The federal funds rate is expected to jump again for the second time this year, bringing interest rates higher across the board.
The FOMC today kicked off its two-day May policy meeting, in which committee members are expected to raise the target range of the federal funds rate by 50 basis points to 75–100 basis points in an effort to tame decades-high inflation.
Real estate, in its various forms, has historically provided a hedge against inflation and rising interest rates.
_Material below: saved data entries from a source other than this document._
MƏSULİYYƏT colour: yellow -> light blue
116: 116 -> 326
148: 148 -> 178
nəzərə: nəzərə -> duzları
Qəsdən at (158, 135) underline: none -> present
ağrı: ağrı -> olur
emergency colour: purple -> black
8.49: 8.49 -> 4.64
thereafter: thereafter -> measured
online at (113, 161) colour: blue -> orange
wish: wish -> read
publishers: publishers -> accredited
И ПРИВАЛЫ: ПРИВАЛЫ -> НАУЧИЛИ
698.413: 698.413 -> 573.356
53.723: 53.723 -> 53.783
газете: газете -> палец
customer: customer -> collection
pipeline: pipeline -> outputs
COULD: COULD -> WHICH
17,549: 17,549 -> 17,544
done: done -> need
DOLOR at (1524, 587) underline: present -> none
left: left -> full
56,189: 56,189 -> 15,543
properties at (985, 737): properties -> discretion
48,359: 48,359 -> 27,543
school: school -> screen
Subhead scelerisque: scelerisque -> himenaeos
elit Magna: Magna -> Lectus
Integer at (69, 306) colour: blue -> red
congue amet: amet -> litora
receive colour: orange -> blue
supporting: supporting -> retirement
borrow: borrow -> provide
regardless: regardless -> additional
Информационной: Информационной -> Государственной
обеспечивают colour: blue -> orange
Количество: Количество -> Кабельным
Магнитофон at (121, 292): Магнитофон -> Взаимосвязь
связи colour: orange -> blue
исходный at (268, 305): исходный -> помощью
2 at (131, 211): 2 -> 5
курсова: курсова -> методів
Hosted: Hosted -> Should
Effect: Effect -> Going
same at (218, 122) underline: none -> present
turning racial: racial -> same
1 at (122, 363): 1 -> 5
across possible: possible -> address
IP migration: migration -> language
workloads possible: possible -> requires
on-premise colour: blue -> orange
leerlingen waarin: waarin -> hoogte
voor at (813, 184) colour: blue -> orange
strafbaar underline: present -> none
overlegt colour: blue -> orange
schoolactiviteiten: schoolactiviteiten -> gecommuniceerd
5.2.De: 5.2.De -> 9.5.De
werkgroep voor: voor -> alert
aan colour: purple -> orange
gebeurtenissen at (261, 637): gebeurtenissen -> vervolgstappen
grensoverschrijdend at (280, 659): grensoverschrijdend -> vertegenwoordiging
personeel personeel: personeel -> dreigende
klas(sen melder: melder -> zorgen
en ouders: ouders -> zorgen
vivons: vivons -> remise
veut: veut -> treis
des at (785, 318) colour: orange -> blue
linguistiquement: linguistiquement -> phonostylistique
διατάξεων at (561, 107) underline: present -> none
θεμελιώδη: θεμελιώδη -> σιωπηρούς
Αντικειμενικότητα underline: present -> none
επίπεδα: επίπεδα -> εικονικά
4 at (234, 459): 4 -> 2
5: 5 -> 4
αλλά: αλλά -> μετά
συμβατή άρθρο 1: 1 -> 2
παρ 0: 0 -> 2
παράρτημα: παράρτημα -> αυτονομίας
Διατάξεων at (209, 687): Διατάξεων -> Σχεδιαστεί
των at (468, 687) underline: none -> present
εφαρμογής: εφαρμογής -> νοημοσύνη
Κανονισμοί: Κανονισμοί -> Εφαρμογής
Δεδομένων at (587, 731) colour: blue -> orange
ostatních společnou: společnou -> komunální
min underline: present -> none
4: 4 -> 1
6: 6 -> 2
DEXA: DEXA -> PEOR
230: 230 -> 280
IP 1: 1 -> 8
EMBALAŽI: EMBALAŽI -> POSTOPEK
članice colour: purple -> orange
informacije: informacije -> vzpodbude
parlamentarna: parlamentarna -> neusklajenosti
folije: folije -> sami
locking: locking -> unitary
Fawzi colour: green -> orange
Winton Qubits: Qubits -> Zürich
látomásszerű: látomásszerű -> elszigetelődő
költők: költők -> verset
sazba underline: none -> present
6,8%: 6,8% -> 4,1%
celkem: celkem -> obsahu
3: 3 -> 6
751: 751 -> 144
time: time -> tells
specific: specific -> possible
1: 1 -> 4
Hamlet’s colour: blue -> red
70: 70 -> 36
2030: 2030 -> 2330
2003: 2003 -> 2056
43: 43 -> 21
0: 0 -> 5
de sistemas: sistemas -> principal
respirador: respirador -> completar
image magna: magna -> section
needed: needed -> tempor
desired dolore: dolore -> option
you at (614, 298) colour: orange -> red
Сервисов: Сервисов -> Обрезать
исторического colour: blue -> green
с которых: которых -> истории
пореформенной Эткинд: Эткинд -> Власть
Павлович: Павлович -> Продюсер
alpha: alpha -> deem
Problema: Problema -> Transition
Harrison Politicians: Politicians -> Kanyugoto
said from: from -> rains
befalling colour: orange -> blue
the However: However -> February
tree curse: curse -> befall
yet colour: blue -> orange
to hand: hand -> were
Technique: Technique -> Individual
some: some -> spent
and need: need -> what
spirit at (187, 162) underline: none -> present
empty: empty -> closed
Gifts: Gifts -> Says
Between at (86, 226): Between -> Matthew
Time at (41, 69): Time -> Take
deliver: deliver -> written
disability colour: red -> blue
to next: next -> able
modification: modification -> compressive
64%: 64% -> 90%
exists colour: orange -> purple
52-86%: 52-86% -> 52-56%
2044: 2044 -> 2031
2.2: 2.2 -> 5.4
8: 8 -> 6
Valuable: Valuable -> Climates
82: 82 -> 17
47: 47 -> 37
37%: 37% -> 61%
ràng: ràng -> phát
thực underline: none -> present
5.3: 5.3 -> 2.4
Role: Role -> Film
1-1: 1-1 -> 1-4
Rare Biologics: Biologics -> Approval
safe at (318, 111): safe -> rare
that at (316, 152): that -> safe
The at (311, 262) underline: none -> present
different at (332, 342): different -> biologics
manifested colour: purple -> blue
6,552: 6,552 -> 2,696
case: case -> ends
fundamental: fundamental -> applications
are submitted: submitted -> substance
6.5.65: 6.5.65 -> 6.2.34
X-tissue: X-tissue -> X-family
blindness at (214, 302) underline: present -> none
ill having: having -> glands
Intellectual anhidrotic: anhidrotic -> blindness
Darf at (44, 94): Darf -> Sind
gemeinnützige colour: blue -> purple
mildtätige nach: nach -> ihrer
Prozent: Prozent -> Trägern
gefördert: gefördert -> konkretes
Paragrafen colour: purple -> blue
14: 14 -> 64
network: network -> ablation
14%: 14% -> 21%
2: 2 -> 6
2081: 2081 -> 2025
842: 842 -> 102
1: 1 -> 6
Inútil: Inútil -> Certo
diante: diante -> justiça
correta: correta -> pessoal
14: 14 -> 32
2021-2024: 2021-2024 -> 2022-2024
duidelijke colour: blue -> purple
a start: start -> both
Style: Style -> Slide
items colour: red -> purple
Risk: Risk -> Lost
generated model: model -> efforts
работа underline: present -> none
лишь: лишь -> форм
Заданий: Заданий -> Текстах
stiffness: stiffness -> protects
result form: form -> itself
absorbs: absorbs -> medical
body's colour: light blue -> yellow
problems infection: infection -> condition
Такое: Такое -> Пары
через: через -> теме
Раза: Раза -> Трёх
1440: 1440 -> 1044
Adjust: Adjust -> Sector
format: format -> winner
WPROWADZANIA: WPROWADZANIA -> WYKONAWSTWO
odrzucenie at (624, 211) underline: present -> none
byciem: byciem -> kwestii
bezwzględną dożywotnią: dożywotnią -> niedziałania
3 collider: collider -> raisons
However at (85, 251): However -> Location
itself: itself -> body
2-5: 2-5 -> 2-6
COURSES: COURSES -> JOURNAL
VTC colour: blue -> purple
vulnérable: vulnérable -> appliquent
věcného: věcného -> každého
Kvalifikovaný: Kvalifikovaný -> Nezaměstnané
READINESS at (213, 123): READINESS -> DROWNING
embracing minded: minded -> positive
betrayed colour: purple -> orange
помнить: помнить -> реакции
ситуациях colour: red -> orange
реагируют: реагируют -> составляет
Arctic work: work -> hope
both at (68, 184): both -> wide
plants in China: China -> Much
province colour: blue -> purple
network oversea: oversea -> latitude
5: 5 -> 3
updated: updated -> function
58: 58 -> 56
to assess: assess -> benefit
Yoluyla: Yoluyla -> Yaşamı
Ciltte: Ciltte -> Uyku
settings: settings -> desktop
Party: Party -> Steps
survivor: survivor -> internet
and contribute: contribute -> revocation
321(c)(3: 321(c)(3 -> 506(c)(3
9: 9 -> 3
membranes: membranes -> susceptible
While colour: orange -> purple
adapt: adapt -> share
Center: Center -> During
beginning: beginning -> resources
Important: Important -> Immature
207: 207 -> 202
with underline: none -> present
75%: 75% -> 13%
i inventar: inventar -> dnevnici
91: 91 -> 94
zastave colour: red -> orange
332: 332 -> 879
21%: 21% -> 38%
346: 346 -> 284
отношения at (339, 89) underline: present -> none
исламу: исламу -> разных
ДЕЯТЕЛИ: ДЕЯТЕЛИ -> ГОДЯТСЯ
Since 1972, REITs have delivered attractive returns in a wide range of inflationary environments, with the ability to offset increased costs by pushing rents higher as demand for space grows, according to Virtus.
Adding exposure to a diverse array of global real estate markets with the Virtus Duff & Phelps Global Real Estate Securities Fund (VGISX) offers lower correlations and lower beta to traditional stocks, and, as part of a balanced portfolio, has historically lowered risk and enhanced returns, according to Virtus.
By focusing on rental property companies with contractual revenues, the team managing VGISX has amassed a compelling track record of risk-adjusted performance driven by actively managed stock selection.
Active managers have the flexibility to benefit from market dislocations, making active management a key approach to gaining exposure to real estate.
According to Virtus, research coverage of the larger, global opportunity set of REITs is less consistent, and the space has not been inundated with passive flows. With a wide array of sectors and securities, across a varied set of countries at different stages of their business cycle, active managers have an expanded opportunity set with which they differentiate themselves from the passive pack.